[Data extracted from a collection]
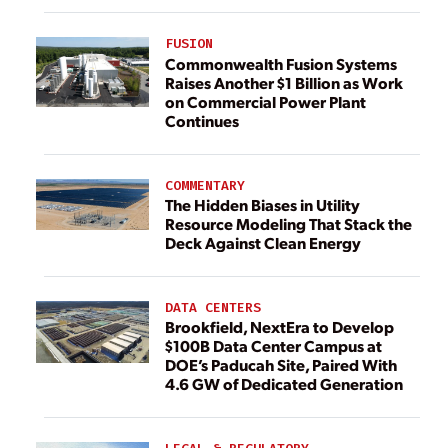
FUSION
Commonwealth Fusion Systems
Raises Another $1 Billion as Work
on Commercial Power Plant
Continues
COMMENTARY
The Hidden Biases in Utility
Resource Modeling That Stack the
Deck Against Clean Energy
DATA CENTERS
Brookfield, NextEra to Develop
$100B Data Center Campus at
DOE’s Paducah Site, Paired With
4.6 GW of Dedicated Generation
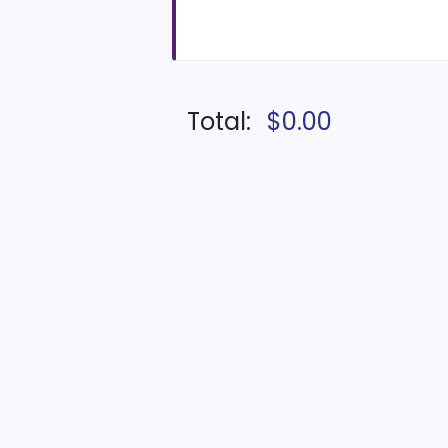
Total:
$0.00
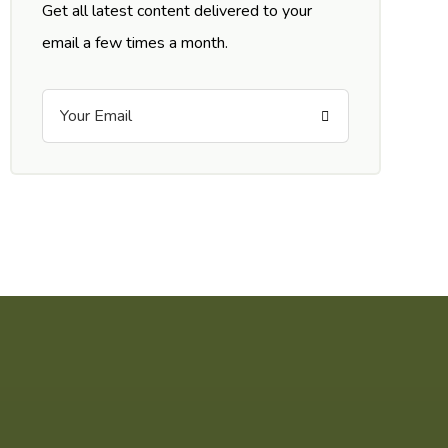
Get all latest content delivered to your
email a few times a month.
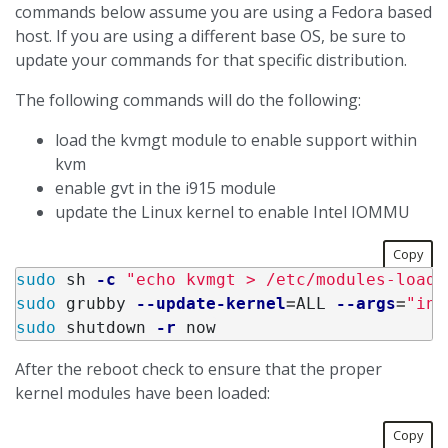
commands below assume you are using a Fedora based
host. If you are using a different base OS, be sure to
update your commands for that specific distribution.
The following commands will do the following:
load the kvmgt module to enable support within
kvm
enable gvt in the i915 module
update the Linux kernel to enable Intel IOMMU
Copy
sudo 
sh 
-c
"echo kvmgt > /etc/modules-load.
sudo 
grubby 
--update-kernel
=
ALL 
--args
=
"int
sudo 
shutdown 
-r
After the reboot check to ensure that the proper
kernel modules have been loaded:
Copy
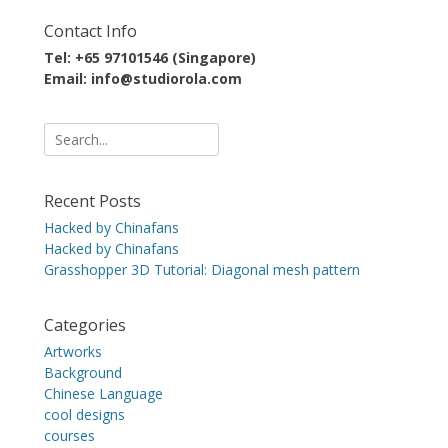
Contact Info
Tel: +65 97101546 (Singapore)
Email: info@studiorola.com
Search
for:
Recent Posts
Hacked by Chinafans
Hacked by Chinafans
Grasshopper 3D Tutorial: Diagonal mesh pattern
Categories
Artworks
Background
Chinese Language
cool designs
courses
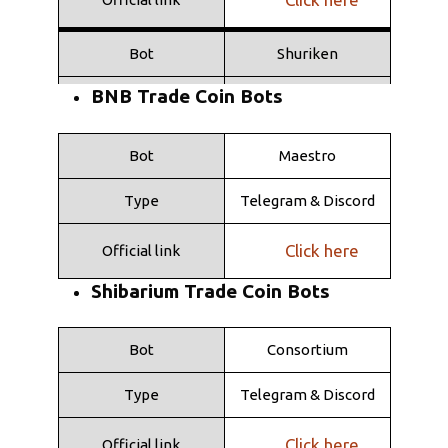
Bot
Shuriken
BNB Trade Coin Bots
Type
Telegram
Click here
Official link
Bot
Maestro
Type
Telegram & Discord
Click here
Official link
Shibarium Trade Coin Bots
Bot
Consortium
Type
Telegram & Discord
Click here
Official link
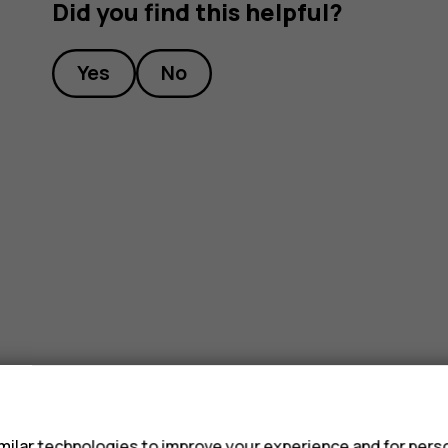
Did you find this helpful?
Yes
No
s
ilar technologies to improve your experience and for perso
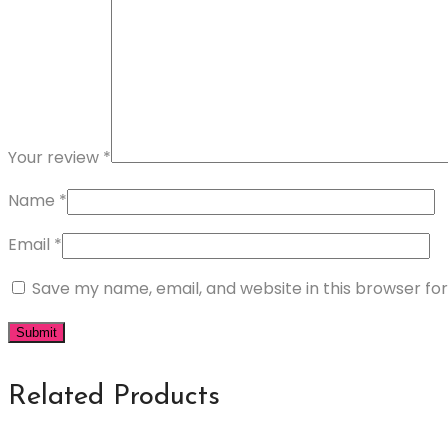
Your review
*
Name
*
Email
*
Save my name, email, and website in this browser fo
Related Products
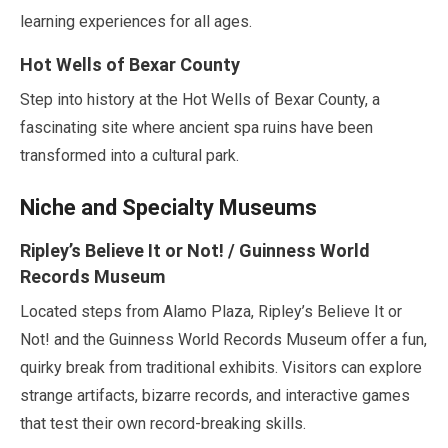
learning experiences for all ages.
Hot Wells of Bexar County
Step into history at the Hot Wells of Bexar County, a
fascinating site where ancient spa ruins have been
transformed into a cultural park.
Niche and Specialty Museums
Ripley’s Believe It or Not! / Guinness World
Records Museum
Located steps from Alamo Plaza, Ripley’s Believe It or
Not! and the Guinness World Records Museum offer a fun,
quirky break from traditional exhibits. Visitors can explore
strange artifacts, bizarre records, and interactive games
that test their own record-breaking skills.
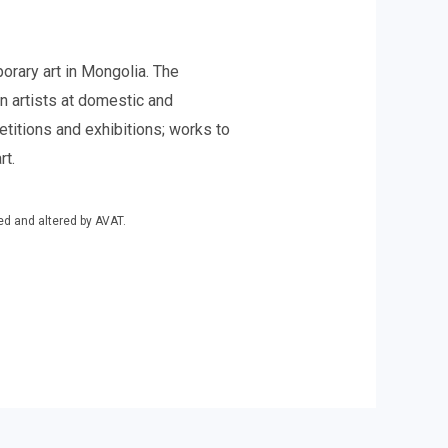
rary art in Mongolia. The
n artists at domestic and
etitions and exhibitions; works to
rt.
ed and altered by AVAT.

# [Instruction]
Search the entries for the string "into" and return each line where it turns up.

# [Result]
Step into history at the Hot Wells of Bexar County, a
transformed into a cultural park.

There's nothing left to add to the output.